Concurrency
Share by communicating
Concurrent programming is a large topic and there is space only for some Go-specific highlights here.
Concurrent programming in many environments is made difficult by the subtleties required to implement correct access to shared variables. Go encourages a different approach in which shared values are passed around on channels and, in fact, never actively shared by separate threads of execution. Only one goroutine has access to the value at any given time. Data races cannot occur, by design. To encourage this way of thinking we have reduced it to a slogan:
Do not communicate by sharing memory; instead, share memory by communicating.
This approach can be taken too far. Reference counts may be best done by putting a mutex around an integer variable, for instance. But as a high-level approach, using channels to control access makes it easier to write clear, correct programs.
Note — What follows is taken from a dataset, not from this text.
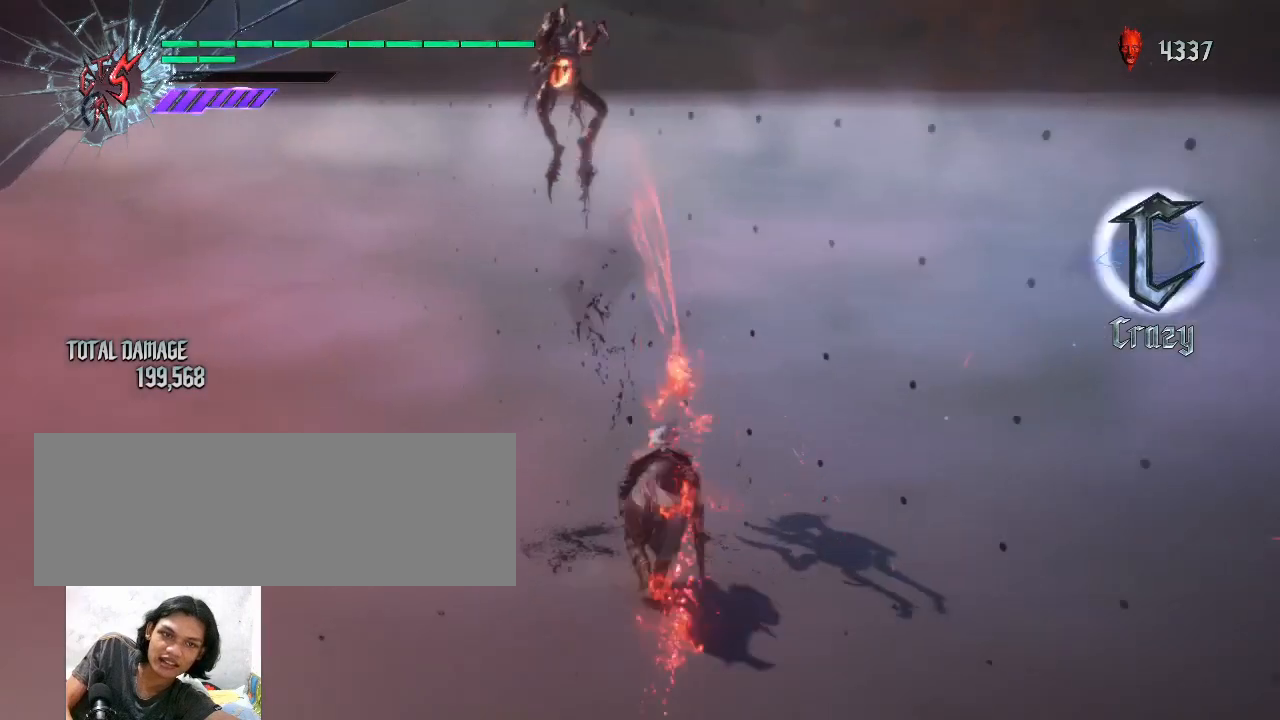
{"keys": [], "mouse": [], "events": [[33, "space", "up"], [400, "mouse_left", "down"], [500, "mouse_left", "up"]]}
One way to think about this model is to consider a typical single-threaded program running on one CPU. It has no need for synchronization primitives. Now run another such instance; it too needs no synchronization. Now let those two communicate; if the communication is the synchronizer, there’s still no need for other synchronization. Unix pipelines, for example, fit this model perfectly. Although Go’s approach to concurrency originates in Hoare’s Communicating Sequential Processes (CSP), it can also be seen as a type-safe generalization of Unix pipes.
Goroutines
They’re called_goroutines_because the existing terms—threads, coroutines, processes, and so on—convey inaccurate connotations. A goroutine has a simple model: it is a function executing concurrently with other goroutines in the same address space. It is lightweight, costing little more than the allocation of stack space. And the stacks start small, so they are cheap, and grow by allocating (and freeing) heap storage as required.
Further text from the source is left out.